───── Data under study ─────

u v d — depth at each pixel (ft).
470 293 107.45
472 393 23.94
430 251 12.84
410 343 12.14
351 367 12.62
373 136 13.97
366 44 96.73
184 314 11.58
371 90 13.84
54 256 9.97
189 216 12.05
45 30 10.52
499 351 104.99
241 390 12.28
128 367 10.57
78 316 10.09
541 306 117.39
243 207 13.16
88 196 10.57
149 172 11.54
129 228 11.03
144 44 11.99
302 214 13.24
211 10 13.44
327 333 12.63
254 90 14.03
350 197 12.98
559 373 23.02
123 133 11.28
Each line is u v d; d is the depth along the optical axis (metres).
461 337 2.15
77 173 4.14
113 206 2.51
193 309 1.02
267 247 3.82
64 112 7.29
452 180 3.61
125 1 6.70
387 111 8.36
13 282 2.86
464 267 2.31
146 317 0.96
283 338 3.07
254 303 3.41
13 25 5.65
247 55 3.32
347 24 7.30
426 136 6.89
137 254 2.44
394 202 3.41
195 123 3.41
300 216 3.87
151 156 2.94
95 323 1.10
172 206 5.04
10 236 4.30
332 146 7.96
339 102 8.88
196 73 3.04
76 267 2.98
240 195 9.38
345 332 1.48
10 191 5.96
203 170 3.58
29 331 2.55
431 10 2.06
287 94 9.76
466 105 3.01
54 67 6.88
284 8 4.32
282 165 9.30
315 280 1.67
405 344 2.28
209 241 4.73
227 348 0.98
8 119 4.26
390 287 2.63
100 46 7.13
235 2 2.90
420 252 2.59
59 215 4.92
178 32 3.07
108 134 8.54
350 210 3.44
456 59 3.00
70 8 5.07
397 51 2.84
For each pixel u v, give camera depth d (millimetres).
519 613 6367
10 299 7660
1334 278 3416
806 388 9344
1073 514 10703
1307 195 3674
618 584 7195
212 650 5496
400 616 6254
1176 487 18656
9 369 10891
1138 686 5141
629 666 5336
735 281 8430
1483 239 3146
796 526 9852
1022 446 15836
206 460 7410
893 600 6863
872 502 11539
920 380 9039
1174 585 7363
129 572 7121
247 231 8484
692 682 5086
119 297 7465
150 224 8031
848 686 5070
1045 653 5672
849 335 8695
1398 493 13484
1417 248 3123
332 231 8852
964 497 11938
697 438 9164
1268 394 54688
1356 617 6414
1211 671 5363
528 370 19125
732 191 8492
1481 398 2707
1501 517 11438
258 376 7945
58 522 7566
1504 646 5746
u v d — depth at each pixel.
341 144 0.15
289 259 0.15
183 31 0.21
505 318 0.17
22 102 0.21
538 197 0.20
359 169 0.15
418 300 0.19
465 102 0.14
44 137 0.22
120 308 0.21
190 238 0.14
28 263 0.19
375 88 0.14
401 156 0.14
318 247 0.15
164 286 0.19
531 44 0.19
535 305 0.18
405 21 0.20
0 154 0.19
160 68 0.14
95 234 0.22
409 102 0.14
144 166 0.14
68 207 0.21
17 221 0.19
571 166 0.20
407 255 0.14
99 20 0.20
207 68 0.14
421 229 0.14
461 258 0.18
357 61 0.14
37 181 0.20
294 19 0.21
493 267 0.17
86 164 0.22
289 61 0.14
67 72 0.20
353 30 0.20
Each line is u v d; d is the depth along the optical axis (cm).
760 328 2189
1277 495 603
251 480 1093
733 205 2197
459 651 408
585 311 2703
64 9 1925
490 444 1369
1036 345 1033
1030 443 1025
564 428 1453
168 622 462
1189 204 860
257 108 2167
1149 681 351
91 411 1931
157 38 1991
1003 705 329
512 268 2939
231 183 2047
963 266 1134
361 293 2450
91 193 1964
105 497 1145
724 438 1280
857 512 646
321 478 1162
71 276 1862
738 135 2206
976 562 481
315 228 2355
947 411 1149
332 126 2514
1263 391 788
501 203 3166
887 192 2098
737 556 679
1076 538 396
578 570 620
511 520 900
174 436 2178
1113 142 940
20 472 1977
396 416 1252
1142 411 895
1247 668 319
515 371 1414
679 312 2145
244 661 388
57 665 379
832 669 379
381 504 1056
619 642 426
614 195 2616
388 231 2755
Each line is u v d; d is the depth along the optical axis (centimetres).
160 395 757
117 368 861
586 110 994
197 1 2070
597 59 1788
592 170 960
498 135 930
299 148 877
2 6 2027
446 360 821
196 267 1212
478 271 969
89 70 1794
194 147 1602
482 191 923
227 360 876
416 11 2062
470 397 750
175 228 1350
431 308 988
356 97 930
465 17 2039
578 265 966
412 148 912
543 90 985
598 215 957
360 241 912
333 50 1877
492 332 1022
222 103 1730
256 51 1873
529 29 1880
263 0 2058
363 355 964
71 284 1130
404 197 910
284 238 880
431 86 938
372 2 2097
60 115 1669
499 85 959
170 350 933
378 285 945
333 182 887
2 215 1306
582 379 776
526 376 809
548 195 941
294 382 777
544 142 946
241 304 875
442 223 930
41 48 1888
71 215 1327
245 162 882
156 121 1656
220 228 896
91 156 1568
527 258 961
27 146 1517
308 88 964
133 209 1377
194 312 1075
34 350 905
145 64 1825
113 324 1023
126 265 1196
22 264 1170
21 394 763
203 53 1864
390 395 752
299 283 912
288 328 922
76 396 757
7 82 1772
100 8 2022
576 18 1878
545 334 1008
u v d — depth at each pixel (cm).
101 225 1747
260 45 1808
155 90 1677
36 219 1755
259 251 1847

─────

### Goal of the exercise
Give the entries again exactly as they stand.

### Output for this exercise
u v d — depth at each pixel (ft).
470 293 107.45
472 393 23.94
430 251 12.84
410 343 12.14
351 367 12.62
373 136 13.97
366 44 96.73
184 314 11.58
371 90 13.84
54 256 9.97
189 216 12.05
45 30 10.52
499 351 104.99
241 390 12.28
128 367 10.57
78 316 10.09
541 306 117.39
243 207 13.16
88 196 10.57
149 172 11.54
129 228 11.03
144 44 11.99
302 214 13.24
211 10 13.44
327 333 12.63
254 90 14.03
350 197 12.98
559 373 23.02
123 133 11.28
Each line is u v d; d is the depth along the optical axis (metres).
461 337 2.15
77 173 4.14
113 206 2.51
193 309 1.02
267 247 3.82
64 112 7.29
452 180 3.61
125 1 6.70
387 111 8.36
13 282 2.86
464 267 2.31
146 317 0.96
283 338 3.07
254 303 3.41
13 25 5.65
247 55 3.32
347 24 7.30
426 136 6.89
137 254 2.44
394 202 3.41
195 123 3.41
300 216 3.87
151 156 2.94
95 323 1.10
172 206 5.04
10 236 4.30
332 146 7.96
339 102 8.88
196 73 3.04
76 267 2.98
240 195 9.38
345 332 1.48
10 191 5.96
203 170 3.58
29 331 2.55
431 10 2.06
287 94 9.76
466 105 3.01
54 67 6.88
284 8 4.32
282 165 9.30
315 280 1.67
405 344 2.28
209 241 4.73
227 348 0.98
8 119 4.26
390 287 2.63
100 46 7.13
235 2 2.90
420 252 2.59
59 215 4.92
178 32 3.07
108 134 8.54
350 210 3.44
456 59 3.00
70 8 5.07
397 51 2.84
For each pixel u v, give camera depth d (millimetres).
519 613 6367
10 299 7660
1334 278 3416
806 388 9344
1073 514 10703
1307 195 3674
618 584 7195
212 650 5496
400 616 6254
1176 487 18656
9 369 10891
1138 686 5141
629 666 5336
735 281 8430
1483 239 3146
796 526 9852
1022 446 15836
206 460 7410
893 600 6863
872 502 11539
920 380 9039
1174 585 7363
129 572 7121
247 231 8484
692 682 5086
119 297 7465
150 224 8031
848 686 5070
1045 653 5672
849 335 8695
1398 493 13484
1417 248 3123
332 231 8852
964 497 11938
697 438 9164
1268 394 54688
1356 617 6414
1211 671 5363
528 370 19125
732 191 8492
1481 398 2707
1501 517 11438
258 376 7945
58 522 7566
1504 646 5746
u v d — depth at each pixel.
341 144 0.15
289 259 0.15
183 31 0.21
505 318 0.17
22 102 0.21
538 197 0.20
359 169 0.15
418 300 0.19
465 102 0.14
44 137 0.22
120 308 0.21
190 238 0.14
28 263 0.19
375 88 0.14
401 156 0.14
318 247 0.15
164 286 0.19
531 44 0.19
535 305 0.18
405 21 0.20
0 154 0.19
160 68 0.14
95 234 0.22
409 102 0.14
144 166 0.14
68 207 0.21
17 221 0.19
571 166 0.20
407 255 0.14
99 20 0.20
207 68 0.14
421 229 0.14
461 258 0.18
357 61 0.14
37 181 0.20
294 19 0.21
493 267 0.17
86 164 0.22
289 61 0.14
67 72 0.20
353 30 0.20
Each line is u v d; d is the depth along the optical axis (cm).
760 328 2189
1277 495 603
251 480 1093
733 205 2197
459 651 408
585 311 2703
64 9 1925
490 444 1369
1036 345 1033
1030 443 1025
564 428 1453
168 622 462
1189 204 860
257 108 2167
1149 681 351
91 411 1931
157 38 1991
1003 705 329
512 268 2939
231 183 2047
963 266 1134
361 293 2450
91 193 1964
105 497 1145
724 438 1280
857 512 646
321 478 1162
71 276 1862
738 135 2206
976 562 481
315 228 2355
947 411 1149
332 126 2514
1263 391 788
501 203 3166
887 192 2098
737 556 679
1076 538 396
578 570 620
511 520 900
174 436 2178
1113 142 940
20 472 1977
396 416 1252
1142 411 895
1247 668 319
515 371 1414
679 312 2145
244 661 388
57 665 379
832 669 379
381 504 1056
619 642 426
614 195 2616
388 231 2755
Each line is u v d; d is the depth along the optical axis (centimetres).
160 395 757
117 368 861
586 110 994
197 1 2070
597 59 1788
592 170 960
498 135 930
299 148 877
2 6 2027
446 360 821
196 267 1212
478 271 969
89 70 1794
194 147 1602
482 191 923
227 360 876
416 11 2062
470 397 750
175 228 1350
431 308 988
356 97 930
465 17 2039
578 265 966
412 148 912
543 90 985
598 215 957
360 241 912
333 50 1877
492 332 1022
222 103 1730
256 51 1873
529 29 1880
263 0 2058
363 355 964
71 284 1130
404 197 910
284 238 880
431 86 938
372 2 2097
60 115 1669
499 85 959
170 350 933
378 285 945
333 182 887
2 215 1306
582 379 776
526 376 809
548 195 941
294 382 777
544 142 946
241 304 875
442 223 930
41 48 1888
71 215 1327
245 162 882
156 121 1656
220 228 896
91 156 1568
527 258 961
27 146 1517
308 88 964
133 209 1377
194 312 1075
34 350 905
145 64 1825
113 324 1023
126 265 1196
22 264 1170
21 394 763
203 53 1864
390 395 752
299 283 912
288 328 922
76 396 757
7 82 1772
100 8 2022
576 18 1878
545 334 1008
u v d — depth at each pixel (cm).
101 225 1747
260 45 1808
155 90 1677
36 219 1755
259 251 1847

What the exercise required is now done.